By Marianne Firth
ST. CATHARINES, Canada (St. Catharines Standard) — One by one, carnations were carefully placed at its base.
The act was a showing of respect and moment of reflection for the some 200 people who attended the unveiling of the Armenian Genocide Memorial in St. Catharines Saturday.
The monument, which stands in front of the Armenian Community Centre on Martindale Road, recognizes the massacre of 1.5 million Armenians a century ago by Ottoman Turkish soldiers. The 1915 event is considered by many to be the first genocide of the 20th century.
The new outdoor space bears special meaning and resonates with each member of the Armenian community, said Sevag Belian, a member of the center’s executive.
“(It) reminds us of our people’s resilience and perseverance, despite the hardships they faced,” he told the large crowd that gathered for a ceremony on the center’s front lawn.
The memorial, created by Hamilton-based Jean Antikian, includes the names of the six provinces of Armenia, where most of the victims originated from, a flame to symbolize the eternal memory of those lost, and is topped by a phoenix, symbolizing the commitment of the Armenian people to rise from the ashes and live again.
Also unveiled was a cross stone, meant to symbolize the connection of the Armenian people to the Christian faith.
St. Catharines Mayor Walter Sendzik, one of several local dignitaries who spoke during the ceremony, called the memorial a reminder to all Canadians to remain ever vigilant against atrocities that occur around the world.
“The monument will always be a beacon and a reminder that we need to stand together and never forget.”
While many nations, including Canada, have recognized that the events from 1915 to 1923 amounted to a genocide, not all have followed suit.
Belian said the country can begin to make things right, through recognition and reparations.
The Armenian community, he added, will continue to work to end Turkey’s denial.
“Until Turkey recognizes these dark pages of history and begins the substantive process of atonement, it has not earned a place at the table of civilized nations.”
The memorial also acts as a reminder of how the Armenian community and its history has been embraced in Canada, Belian said.
He called it “morally satisfying” to be able to dedicate the monument to the genocide’s victims.
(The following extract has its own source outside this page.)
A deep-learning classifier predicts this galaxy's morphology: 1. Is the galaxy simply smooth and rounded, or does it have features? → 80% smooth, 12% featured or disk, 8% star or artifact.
Some of the first Armenian families to settle in St. Catharines, which has one of the oldest Armenian communities in Canada, were direct descendants of genocide victims, he said.
Lucy Okajian and her three children were among the hundreds who attended the ceremony.
She feels it’s important that the next generation be informed about their heritage, she said.
“I grew up Armenian and I want my kids to know their culture, their history,” she said, adding they each attend the local Armenian school.
“I’m proud to be Armenian,” 10-year-old daughter Ariana chimed in, bringing a smile to her mother’s face.